About this exercise. If the records below hold pictures, omit them, and print exactly the lines from the first line through the line containing "8: (410, 381, 3.42)", inclusive.

Input data.

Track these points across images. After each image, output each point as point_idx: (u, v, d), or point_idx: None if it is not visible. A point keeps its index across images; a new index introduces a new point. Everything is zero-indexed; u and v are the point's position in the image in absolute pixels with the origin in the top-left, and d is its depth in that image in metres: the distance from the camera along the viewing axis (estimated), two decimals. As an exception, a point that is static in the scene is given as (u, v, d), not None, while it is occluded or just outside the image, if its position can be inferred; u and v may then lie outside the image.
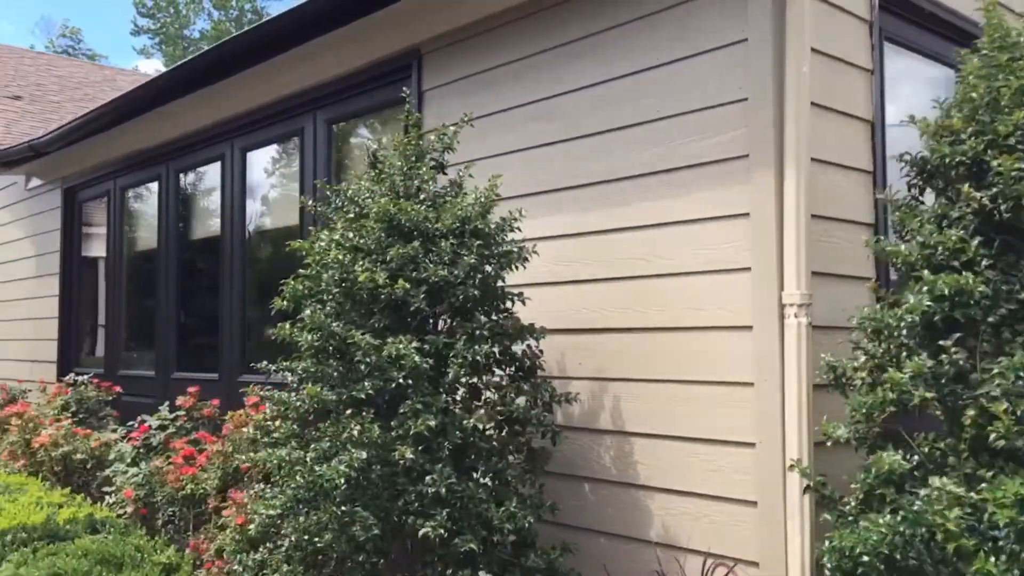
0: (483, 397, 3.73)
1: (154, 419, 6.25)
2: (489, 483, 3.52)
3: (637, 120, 3.99)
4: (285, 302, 3.75)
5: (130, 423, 6.51)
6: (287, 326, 3.68)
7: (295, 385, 3.68)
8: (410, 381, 3.42)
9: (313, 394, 3.43)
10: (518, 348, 3.80)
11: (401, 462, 3.32)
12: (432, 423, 3.31)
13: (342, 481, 3.27)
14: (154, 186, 8.03)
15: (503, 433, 3.70)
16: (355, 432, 3.35)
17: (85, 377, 7.52)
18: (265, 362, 3.85)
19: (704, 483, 3.63)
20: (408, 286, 3.45)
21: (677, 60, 3.85)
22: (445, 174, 4.06)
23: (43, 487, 5.71)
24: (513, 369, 3.84)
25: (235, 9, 48.52)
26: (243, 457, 5.49)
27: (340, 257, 3.57)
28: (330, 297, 3.60)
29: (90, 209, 9.38)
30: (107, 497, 5.66)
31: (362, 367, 3.43)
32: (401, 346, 3.35)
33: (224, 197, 7.03)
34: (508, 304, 3.79)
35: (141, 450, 5.75)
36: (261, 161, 6.94)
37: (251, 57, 6.03)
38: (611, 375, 4.04)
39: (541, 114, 4.45)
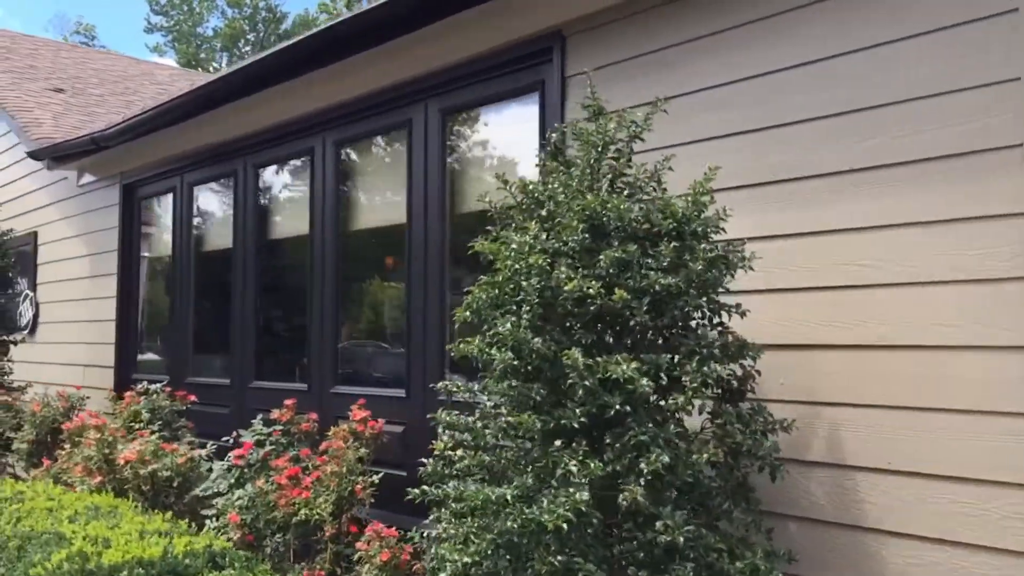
0: (701, 426, 3.22)
1: (248, 434, 5.76)
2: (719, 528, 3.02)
3: (861, 105, 3.48)
4: (469, 313, 3.25)
5: (225, 438, 6.00)
6: (476, 341, 3.18)
7: (488, 409, 3.18)
8: (627, 407, 2.92)
9: (522, 423, 2.91)
10: (725, 368, 3.29)
11: (624, 504, 2.82)
12: (666, 459, 2.81)
13: (564, 526, 2.76)
14: (228, 182, 7.53)
15: (723, 468, 3.19)
16: (572, 468, 2.85)
17: (158, 385, 7.02)
18: (446, 383, 3.35)
19: (963, 530, 3.11)
20: (627, 296, 2.94)
21: (919, 35, 3.34)
22: (630, 166, 3.55)
23: (134, 509, 5.21)
24: (719, 392, 3.33)
25: (249, 7, 48.18)
26: (357, 479, 5.02)
27: (540, 263, 3.06)
28: (528, 309, 3.09)
29: (152, 206, 8.88)
30: (208, 522, 5.16)
31: (576, 391, 2.93)
32: (623, 367, 2.85)
33: (314, 193, 6.54)
34: (725, 317, 3.28)
35: (245, 469, 5.25)
36: (356, 155, 6.44)
37: (361, 42, 5.54)
38: (824, 399, 3.53)
39: (726, 100, 3.94)
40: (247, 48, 49.14)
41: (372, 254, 6.43)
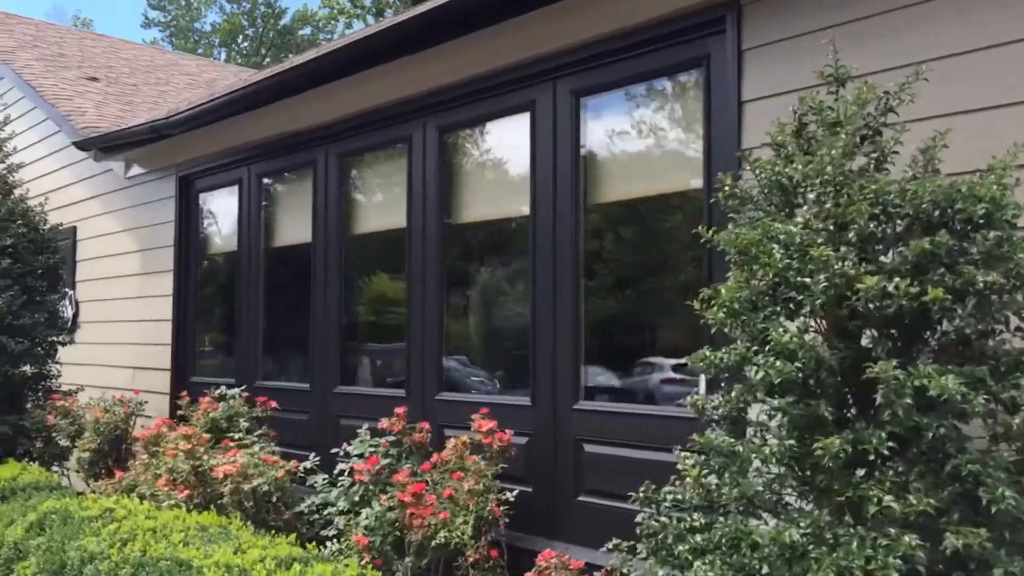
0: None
1: (356, 446, 5.27)
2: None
3: None
4: (723, 313, 2.76)
5: (308, 451, 5.49)
6: (739, 347, 2.69)
7: (753, 432, 2.70)
8: (941, 430, 2.44)
9: (826, 447, 2.42)
10: None
11: (950, 549, 2.34)
12: (1008, 493, 2.33)
13: None
14: (307, 172, 7.02)
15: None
16: (890, 503, 2.36)
17: (235, 390, 6.51)
18: (697, 398, 2.86)
19: None
20: (943, 295, 2.46)
21: None
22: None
23: (241, 528, 4.71)
24: None
25: (247, 2, 47.53)
26: (496, 496, 4.54)
27: (824, 255, 2.57)
28: (809, 310, 2.60)
29: (212, 199, 8.36)
30: (330, 543, 4.66)
31: (883, 409, 2.45)
32: (945, 381, 2.37)
33: (412, 183, 6.04)
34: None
35: (371, 486, 4.75)
36: (460, 142, 5.94)
37: (480, 19, 5.06)
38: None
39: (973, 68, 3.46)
40: (244, 43, 48.60)
41: (486, 248, 5.93)
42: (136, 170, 9.14)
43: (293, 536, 4.69)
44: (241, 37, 48.52)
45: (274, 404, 6.48)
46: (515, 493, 4.69)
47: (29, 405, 7.73)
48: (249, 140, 7.47)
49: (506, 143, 5.64)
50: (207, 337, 8.36)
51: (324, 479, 5.36)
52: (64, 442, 7.61)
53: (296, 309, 7.23)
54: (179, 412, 6.76)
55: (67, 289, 8.14)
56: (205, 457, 5.55)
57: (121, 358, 9.05)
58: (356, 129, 6.51)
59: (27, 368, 7.66)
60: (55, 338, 7.93)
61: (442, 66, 5.67)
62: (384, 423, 5.30)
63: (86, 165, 9.75)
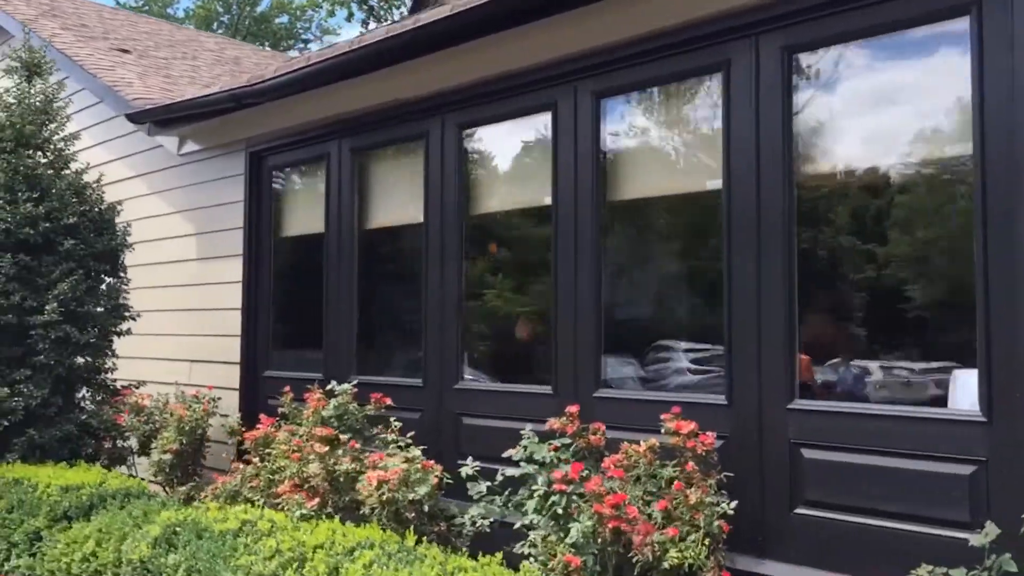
0: None
1: (522, 449, 4.65)
2: None
3: None
4: None
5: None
6: None
7: None
8: None
9: None
10: None
11: None
12: None
13: None
14: (416, 146, 6.37)
15: None
16: None
17: (346, 385, 5.84)
18: None
19: None
20: None
21: None
22: None
23: (429, 547, 4.07)
24: None
25: (222, -12, 46.44)
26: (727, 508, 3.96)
27: None
28: None
29: (289, 176, 7.67)
30: (527, 563, 4.03)
31: None
32: None
33: (558, 156, 5.42)
34: None
35: (573, 497, 4.12)
36: (621, 110, 5.33)
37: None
38: None
39: None
40: (220, 30, 47.58)
41: (661, 227, 5.34)
42: (189, 147, 8.42)
43: (464, 553, 4.10)
44: (216, 24, 47.46)
45: (388, 401, 5.82)
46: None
47: (86, 401, 7.00)
48: (343, 111, 6.80)
49: (694, 106, 5.05)
50: (283, 328, 7.65)
51: (486, 486, 4.73)
52: (131, 442, 6.91)
53: (400, 297, 6.60)
54: (281, 409, 6.08)
55: (124, 274, 7.38)
56: (346, 461, 4.91)
57: (175, 350, 8.33)
58: (482, 97, 5.87)
59: (83, 360, 6.91)
60: (116, 327, 7.19)
61: (601, 24, 5.06)
62: (555, 423, 4.68)
63: (127, 141, 9.02)
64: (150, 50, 11.68)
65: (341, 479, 4.93)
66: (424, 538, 4.27)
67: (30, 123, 6.92)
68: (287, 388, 6.09)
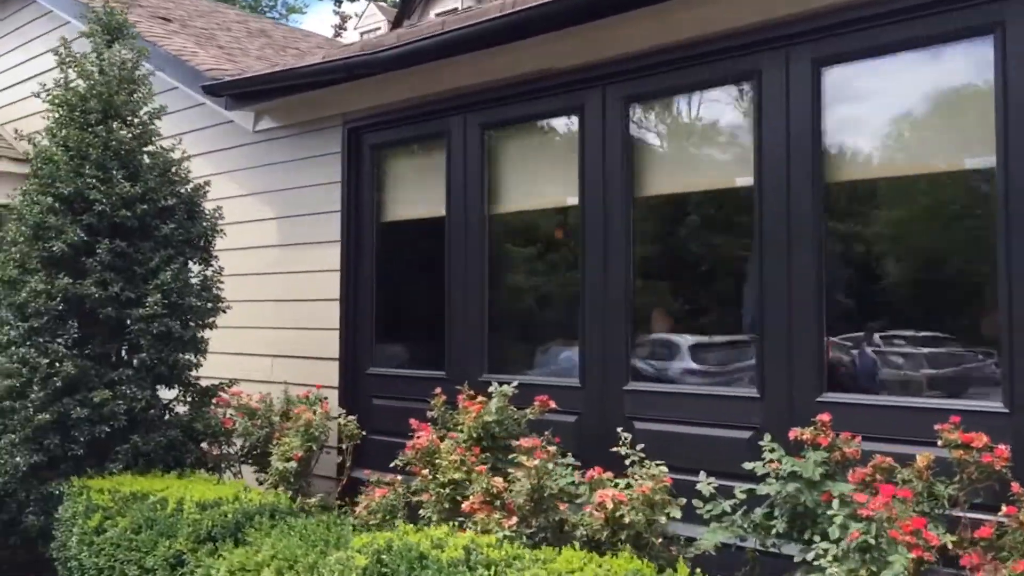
0: None
1: (778, 461, 4.11)
2: None
3: None
4: None
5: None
6: None
7: None
8: None
9: None
10: None
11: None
12: None
13: None
14: (567, 121, 5.78)
15: None
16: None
17: (507, 387, 5.22)
18: None
19: None
20: None
21: None
22: None
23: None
24: None
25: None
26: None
27: None
28: None
29: (396, 155, 7.03)
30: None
31: None
32: None
33: (764, 130, 4.87)
34: None
35: (884, 524, 3.58)
36: (837, 82, 4.79)
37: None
38: None
39: None
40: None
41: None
42: (266, 123, 7.73)
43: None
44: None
45: (553, 404, 5.23)
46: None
47: (178, 402, 6.31)
48: (470, 83, 6.18)
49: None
50: (390, 321, 7.02)
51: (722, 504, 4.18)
52: (231, 448, 6.25)
53: (540, 286, 6.01)
54: (430, 413, 5.46)
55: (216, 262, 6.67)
56: (555, 474, 4.34)
57: (254, 345, 7.65)
58: (660, 67, 5.29)
59: (184, 357, 6.22)
60: (210, 321, 6.50)
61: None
62: (803, 433, 4.13)
63: (189, 116, 8.27)
64: (187, 20, 10.88)
65: (547, 495, 4.35)
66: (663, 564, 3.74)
67: (117, 92, 6.17)
68: (438, 390, 5.45)
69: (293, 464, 5.69)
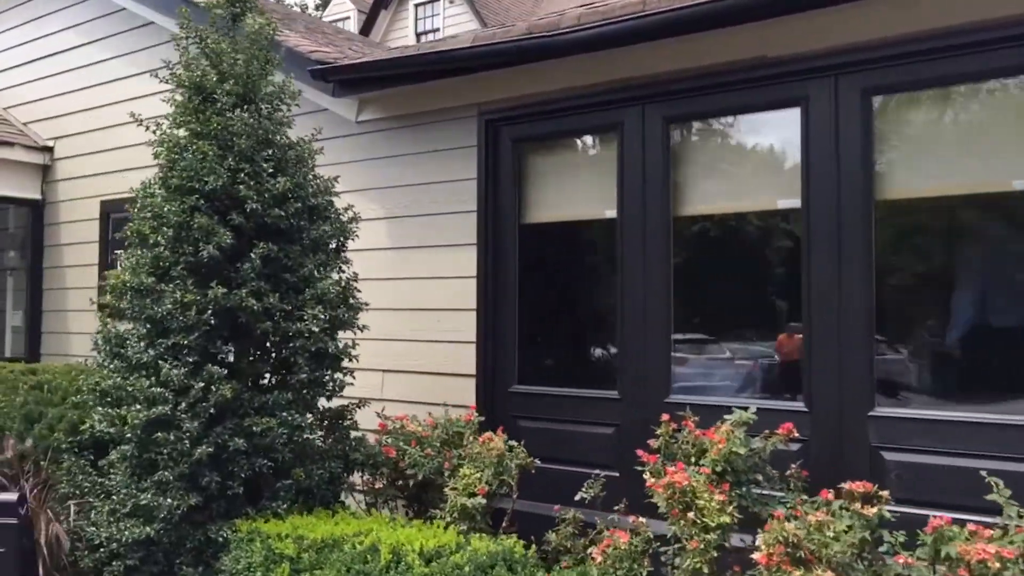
0: None
1: None
2: None
3: None
4: None
5: None
6: None
7: None
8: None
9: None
10: None
11: None
12: None
13: None
14: (790, 114, 5.20)
15: None
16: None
17: (745, 413, 4.64)
18: None
19: None
20: None
21: None
22: None
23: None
24: None
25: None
26: None
27: None
28: None
29: (542, 150, 6.36)
30: None
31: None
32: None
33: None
34: None
35: None
36: None
37: None
38: None
39: None
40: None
41: None
42: (371, 114, 6.99)
43: None
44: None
45: (797, 432, 4.67)
46: None
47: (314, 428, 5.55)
48: (649, 72, 5.58)
49: None
50: (537, 333, 6.35)
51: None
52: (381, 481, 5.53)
53: (745, 297, 5.43)
54: (652, 442, 4.82)
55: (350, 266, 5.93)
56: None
57: (360, 358, 6.87)
58: (910, 56, 4.76)
59: (337, 376, 5.48)
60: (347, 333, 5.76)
61: None
62: None
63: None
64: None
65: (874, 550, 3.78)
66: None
67: (257, 73, 5.40)
68: (665, 416, 4.81)
69: (480, 500, 4.99)
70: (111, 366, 5.02)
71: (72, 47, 9.51)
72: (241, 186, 5.04)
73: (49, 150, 9.72)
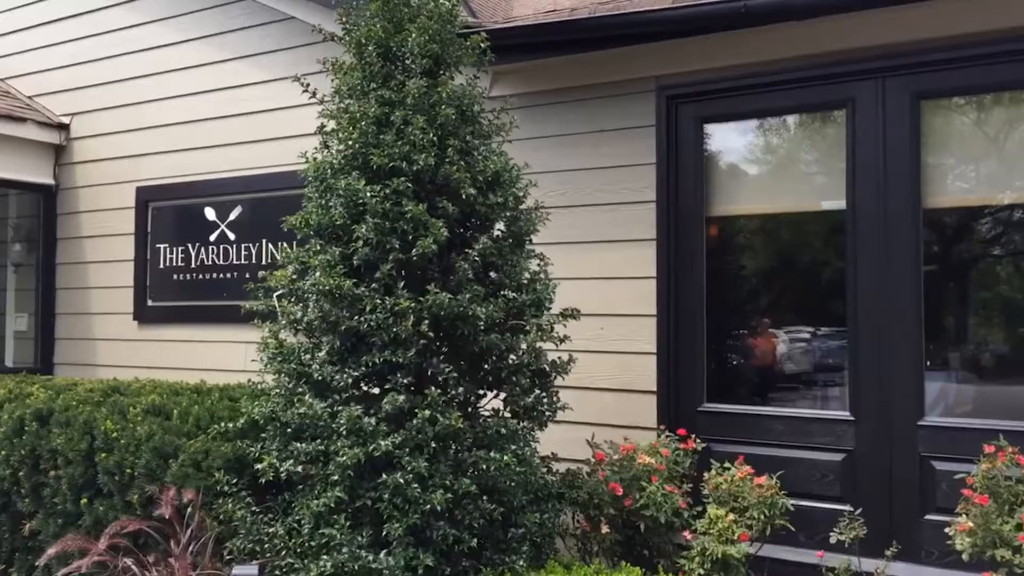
0: None
1: None
2: None
3: None
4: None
5: None
6: None
7: None
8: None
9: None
10: None
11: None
12: None
13: None
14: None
15: None
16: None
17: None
18: None
19: None
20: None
21: None
22: None
23: None
24: None
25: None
26: None
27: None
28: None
29: (739, 131, 5.54)
30: None
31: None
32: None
33: None
34: None
35: None
36: None
37: None
38: None
39: None
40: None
41: None
42: (502, 89, 6.06)
43: None
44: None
45: None
46: None
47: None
48: (891, 40, 4.82)
49: None
50: (729, 345, 5.54)
51: None
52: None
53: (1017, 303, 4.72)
54: (969, 478, 4.05)
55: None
56: None
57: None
58: None
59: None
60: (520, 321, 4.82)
61: None
62: None
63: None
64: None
65: None
66: None
67: (448, 37, 4.46)
68: (988, 448, 4.04)
69: (743, 547, 4.15)
70: (289, 387, 4.01)
71: (94, 8, 8.25)
72: (453, 167, 4.07)
73: (64, 128, 8.44)
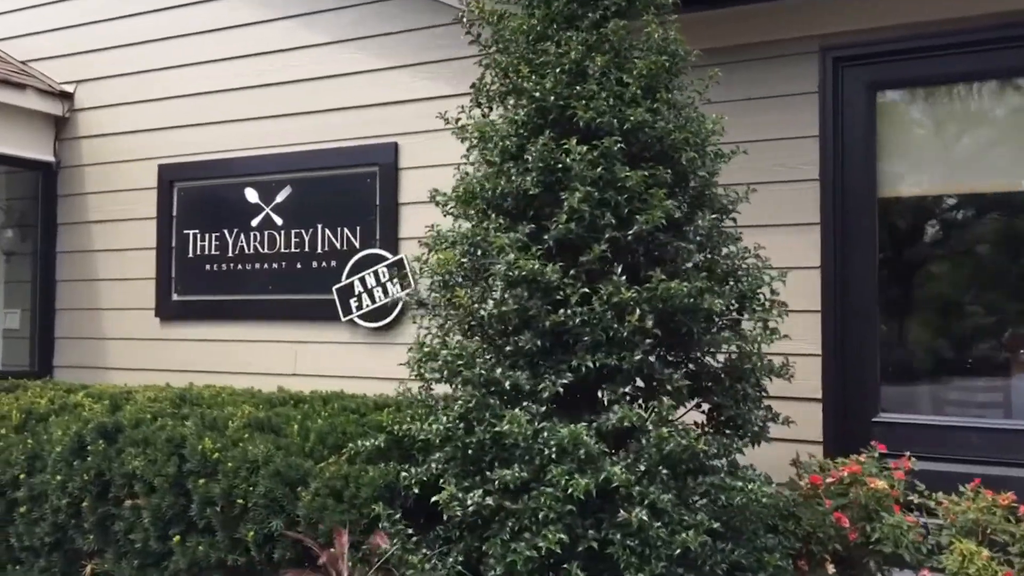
0: None
1: None
2: None
3: None
4: None
5: None
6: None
7: None
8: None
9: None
10: None
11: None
12: None
13: None
14: None
15: None
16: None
17: None
18: None
19: None
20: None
21: None
22: None
23: None
24: None
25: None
26: None
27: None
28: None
29: (911, 100, 4.83)
30: None
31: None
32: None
33: None
34: None
35: None
36: None
37: None
38: None
39: None
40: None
41: None
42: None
43: None
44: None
45: None
46: None
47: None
48: None
49: None
50: (911, 343, 4.82)
51: None
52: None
53: None
54: None
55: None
56: None
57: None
58: None
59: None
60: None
61: None
62: None
63: (422, 38, 5.68)
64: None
65: None
66: None
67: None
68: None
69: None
70: (478, 397, 3.16)
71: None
72: (669, 125, 3.27)
73: (68, 97, 7.40)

Answer for this exercise.
Track these points across images. After each image, output each point as point_idx: (u, v, d), or point_idx: None if it is not visible. A point keeps its index across images; a new index introduces a new point. Everything is zero-indexed; u and v are the point's position in the image in absolute pixels with the origin in the top-left, and d is its depth in that image in metres: the distance from the camera along the viewing axis (estimated), two decimals. As an exception, a point that is static in the scene is given as (u, v, d), not None, while it is occluded or just outside the image, if its position can be inferred; u and v may then lie outside the image.
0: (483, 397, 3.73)
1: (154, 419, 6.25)
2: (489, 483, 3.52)
3: (637, 120, 3.99)
4: (285, 302, 3.75)
5: (130, 423, 6.51)
6: (287, 326, 3.68)
7: (295, 385, 3.68)
8: (410, 381, 3.42)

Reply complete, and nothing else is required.